What does ECN stand for?

ECN is the acronym for Electronic Communications Network. This term is often used in financial circles to represent a type of computer system that facilitates the trading of financial products outside of stock exchanges. Currencies and stocks are the main products that are traded on ECNs. ECNs came into being in 1998 when the SEC sanctioned their conception. The SEC stands for the United States Securities and Exchange Commission, an independent agency of the United States Government. This body has the chief responsibility for regulating the securities industry and implementing the federal laws, the nations stock and options exchanges and other electronic securities markets.

ECNs lower transaction costs thereby increasing competition among firms that trade. Additionally clients have full access to their order books and ECN tenders order matching outside of conventional exchange hours.

Persons who wish to trade with an ECN must get enlisted as a subscriber or have an active account with a broker that is able to give direct access trading. Orders may be inputted via a custom network protocols or computer terminal on ECN. Contra –side orders are then matched by ECN for execution. A sell order is classified as a contra – side to a buy – order with the same price and share count. All unmatched orders will then be posted for viewing by other subscribers by ECN. Usually all buyers and sellers are not known, the trade execution will list the ECN as the party.

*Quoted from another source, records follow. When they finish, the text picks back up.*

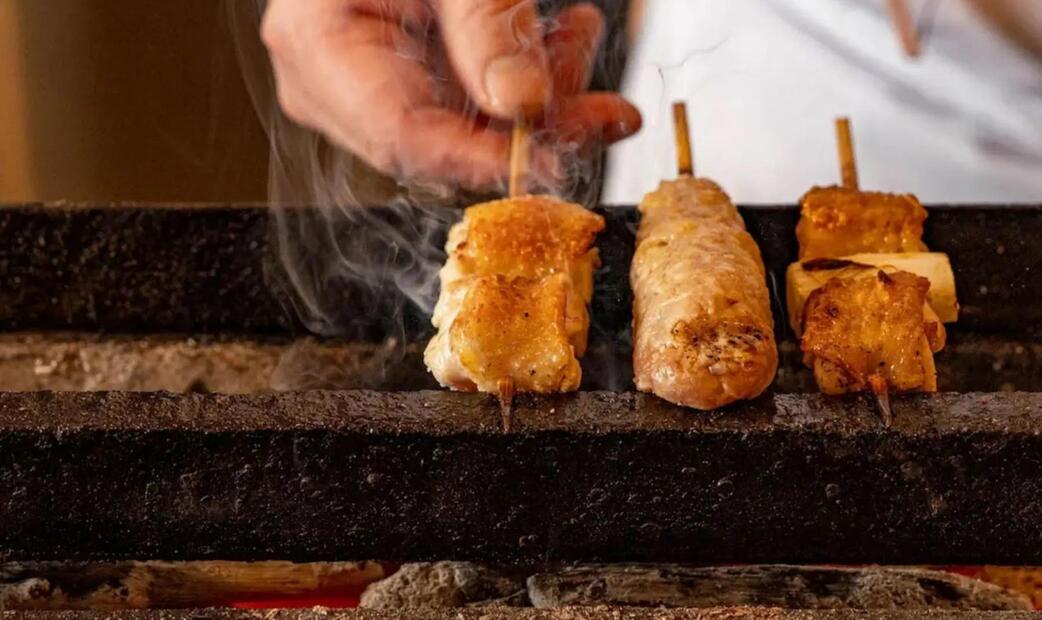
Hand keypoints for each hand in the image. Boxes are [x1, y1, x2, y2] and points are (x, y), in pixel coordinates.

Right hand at [261, 0, 641, 190]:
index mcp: (315, 41)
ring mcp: (366, 86)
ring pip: (465, 134)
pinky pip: (469, 109)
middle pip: (439, 145)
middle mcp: (330, 81)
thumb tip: (524, 104)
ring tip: (581, 40)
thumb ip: (485, 22)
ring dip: (539, 101)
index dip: (482, 160)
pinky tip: (562, 43)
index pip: (400, 136)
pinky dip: (523, 83)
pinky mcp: (404, 81)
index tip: (554, 160)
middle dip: (529, 129)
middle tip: (601, 110)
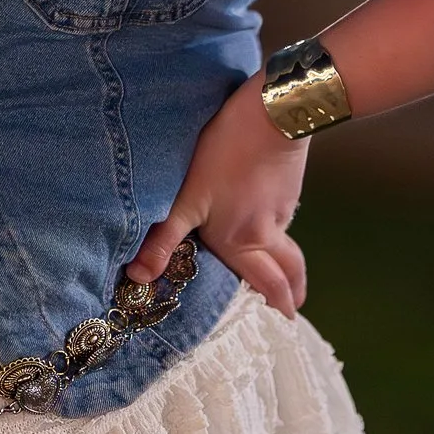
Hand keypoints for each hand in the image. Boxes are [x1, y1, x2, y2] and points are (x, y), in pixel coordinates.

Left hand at [123, 71, 309, 317]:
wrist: (272, 113)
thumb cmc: (224, 155)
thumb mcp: (186, 199)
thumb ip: (164, 238)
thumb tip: (138, 278)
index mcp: (241, 241)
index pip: (266, 283)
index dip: (277, 302)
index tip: (286, 320)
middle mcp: (267, 231)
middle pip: (289, 268)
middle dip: (292, 291)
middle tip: (295, 308)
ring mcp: (283, 206)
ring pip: (287, 240)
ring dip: (288, 260)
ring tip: (284, 267)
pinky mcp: (289, 182)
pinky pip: (286, 214)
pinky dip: (282, 225)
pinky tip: (269, 211)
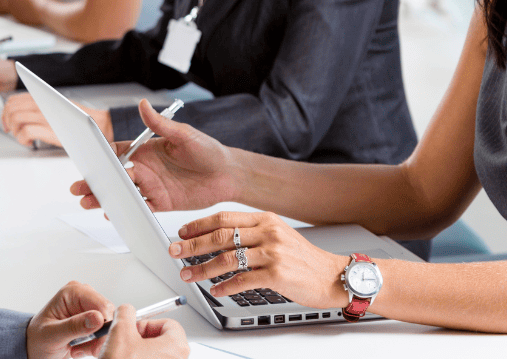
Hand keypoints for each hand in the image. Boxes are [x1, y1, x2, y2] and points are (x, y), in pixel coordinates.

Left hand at [2, 93, 111, 146]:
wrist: (97, 125)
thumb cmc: (77, 120)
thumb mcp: (56, 106)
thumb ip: (41, 105)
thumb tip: (23, 112)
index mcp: (43, 97)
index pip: (15, 99)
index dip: (6, 111)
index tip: (7, 120)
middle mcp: (43, 104)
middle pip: (11, 108)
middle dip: (7, 121)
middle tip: (12, 130)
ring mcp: (46, 116)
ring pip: (16, 118)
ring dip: (15, 130)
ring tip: (22, 137)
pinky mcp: (50, 130)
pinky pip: (26, 132)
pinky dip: (23, 139)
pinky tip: (30, 143)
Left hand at [26, 280, 113, 358]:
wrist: (35, 348)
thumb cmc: (38, 339)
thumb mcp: (53, 335)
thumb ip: (74, 326)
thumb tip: (98, 318)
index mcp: (72, 292)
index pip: (100, 303)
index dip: (104, 322)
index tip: (98, 340)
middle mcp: (83, 296)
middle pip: (107, 314)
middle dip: (99, 335)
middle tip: (86, 349)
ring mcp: (89, 308)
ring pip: (109, 325)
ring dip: (96, 341)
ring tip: (78, 349)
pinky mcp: (93, 320)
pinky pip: (105, 332)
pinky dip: (95, 344)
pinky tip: (80, 348)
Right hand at [71, 100, 235, 212]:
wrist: (229, 174)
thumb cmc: (208, 150)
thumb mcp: (184, 134)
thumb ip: (161, 124)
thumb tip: (143, 104)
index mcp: (147, 150)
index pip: (118, 152)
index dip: (102, 156)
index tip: (88, 160)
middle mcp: (146, 168)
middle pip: (115, 175)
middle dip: (96, 181)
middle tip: (79, 187)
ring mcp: (152, 186)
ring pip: (123, 193)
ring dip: (105, 197)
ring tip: (88, 202)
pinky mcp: (162, 202)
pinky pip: (140, 208)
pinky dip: (127, 210)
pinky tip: (112, 213)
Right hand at [99, 304, 187, 358]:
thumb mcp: (120, 332)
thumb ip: (125, 313)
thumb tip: (126, 311)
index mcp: (176, 346)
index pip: (168, 324)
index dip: (148, 323)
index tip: (134, 328)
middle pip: (162, 341)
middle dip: (141, 338)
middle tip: (126, 341)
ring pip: (154, 356)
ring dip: (137, 352)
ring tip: (122, 355)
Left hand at [170, 211, 349, 310]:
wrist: (331, 276)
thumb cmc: (303, 259)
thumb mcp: (279, 235)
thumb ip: (253, 233)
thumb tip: (220, 237)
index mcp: (266, 219)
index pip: (225, 218)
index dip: (199, 224)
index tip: (182, 232)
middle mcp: (268, 232)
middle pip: (221, 236)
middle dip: (193, 245)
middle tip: (175, 252)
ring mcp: (273, 253)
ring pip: (227, 259)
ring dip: (202, 268)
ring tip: (188, 275)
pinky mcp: (277, 274)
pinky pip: (242, 280)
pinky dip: (225, 287)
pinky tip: (215, 290)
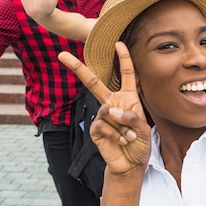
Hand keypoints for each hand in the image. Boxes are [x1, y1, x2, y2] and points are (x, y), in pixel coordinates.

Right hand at [58, 42, 151, 174]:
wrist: (131, 163)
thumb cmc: (140, 143)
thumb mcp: (143, 128)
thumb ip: (130, 117)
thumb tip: (109, 110)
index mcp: (128, 98)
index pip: (126, 74)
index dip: (123, 58)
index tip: (118, 42)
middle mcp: (113, 103)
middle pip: (94, 82)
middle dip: (78, 68)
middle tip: (62, 54)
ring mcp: (103, 116)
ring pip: (107, 111)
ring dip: (122, 126)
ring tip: (129, 137)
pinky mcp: (96, 129)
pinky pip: (102, 125)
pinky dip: (115, 134)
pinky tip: (121, 141)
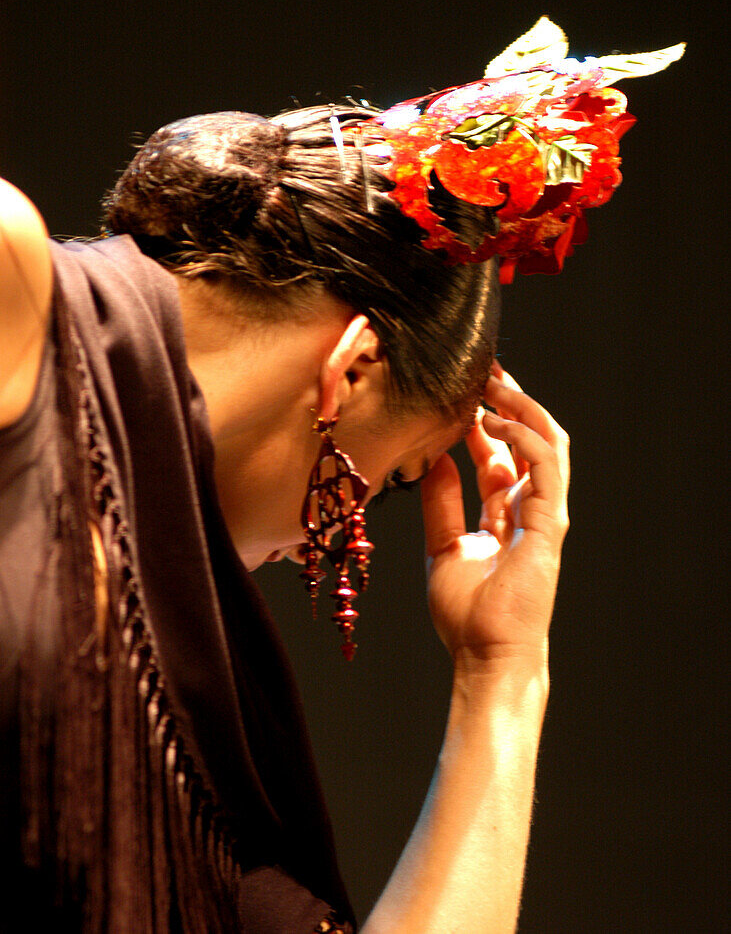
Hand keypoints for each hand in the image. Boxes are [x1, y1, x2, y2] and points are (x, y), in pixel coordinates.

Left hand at [421, 362, 569, 670]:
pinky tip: (494, 419)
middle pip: (528, 439)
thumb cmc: (466, 613)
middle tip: (483, 369)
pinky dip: (524, 435)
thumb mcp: (442, 544)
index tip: (462, 391)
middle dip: (508, 401)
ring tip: (492, 382)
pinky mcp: (550, 521)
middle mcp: (529, 508)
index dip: (484, 419)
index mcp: (505, 514)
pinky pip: (545, 464)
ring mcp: (544, 512)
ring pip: (548, 442)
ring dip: (522, 408)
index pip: (500, 453)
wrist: (485, 654)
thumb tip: (434, 456)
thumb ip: (441, 501)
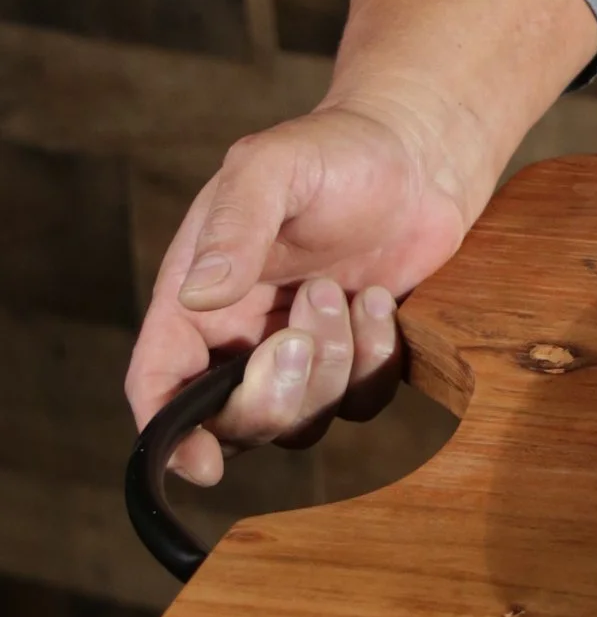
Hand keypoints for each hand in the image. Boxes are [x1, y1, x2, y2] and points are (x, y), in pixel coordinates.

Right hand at [126, 102, 474, 487]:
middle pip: (234, 421)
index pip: (158, 383)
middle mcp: (240, 335)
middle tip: (309, 316)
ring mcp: (300, 352)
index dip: (168, 437)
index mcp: (196, 297)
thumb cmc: (334, 151)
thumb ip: (236, 224)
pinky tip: (382, 300)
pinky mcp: (355, 357)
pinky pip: (360, 401)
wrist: (417, 152)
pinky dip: (375, 360)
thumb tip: (198, 293)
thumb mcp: (272, 167)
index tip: (203, 465)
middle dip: (276, 390)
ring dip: (333, 364)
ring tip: (348, 290)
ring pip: (302, 420)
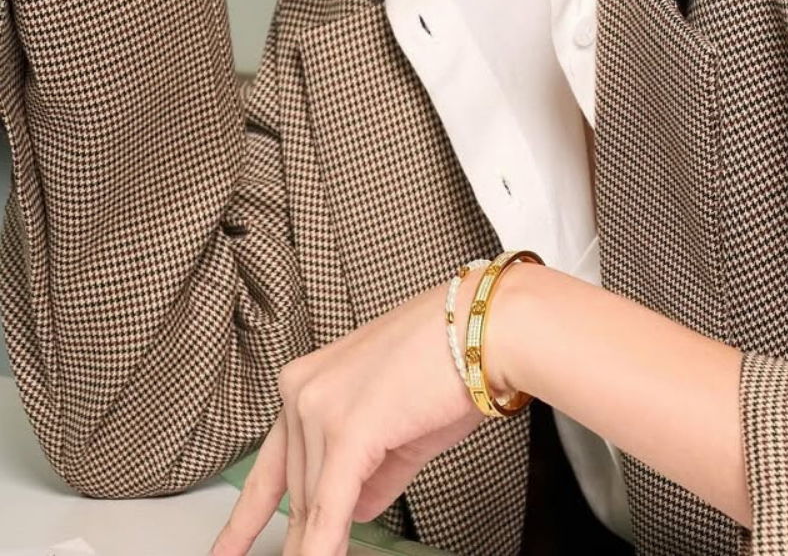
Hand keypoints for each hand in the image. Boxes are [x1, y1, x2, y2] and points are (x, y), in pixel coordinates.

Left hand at [209, 266, 500, 555]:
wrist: (484, 329)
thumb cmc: (451, 365)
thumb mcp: (395, 427)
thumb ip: (366, 472)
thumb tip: (352, 512)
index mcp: (306, 382)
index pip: (271, 467)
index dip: (244, 522)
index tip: (227, 551)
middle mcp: (302, 390)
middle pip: (296, 490)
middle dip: (305, 536)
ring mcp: (320, 408)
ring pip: (311, 501)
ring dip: (321, 543)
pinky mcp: (348, 430)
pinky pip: (330, 506)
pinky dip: (326, 545)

There are some ECNs that may offer additional features to subscribers such as reserve size, pegging, and negotiation. Subscribers may also have access to the entire ECN book which has all the vital real time market information they need for depth of trading interest.

With the emergence of electronic trading venues such Electronic Communications Networks, individual investors were better able to trade after hours. Theoretically investors, regardless of who they are, and once they have access to an electronic communications network, are able to trade in the after hours market place.

Anyone wishing to participate in the after hours trading sessions must be affiliated with a brokerage firm that has an ECN or has access to one or more ECNs. The following are examples of ECNs

  • Market
  • Island
  • Archipelago
  • Instinet
  • XT

There are some ECNs that are legalized exchanges while others are minor broker – dealers and others are not legal. This is very important to note and understand.

The fee structure of an ECN can be grouped into two basic structures which have advantages unique to both these are:

Classic Structure – This structure usually entice liquidity removers

Credit Structure or rebate structure – This structure attracts liquidity providers.

Both are relevant in the creation of a market, hence it is vital that ECNs select their fee structures with extreme care.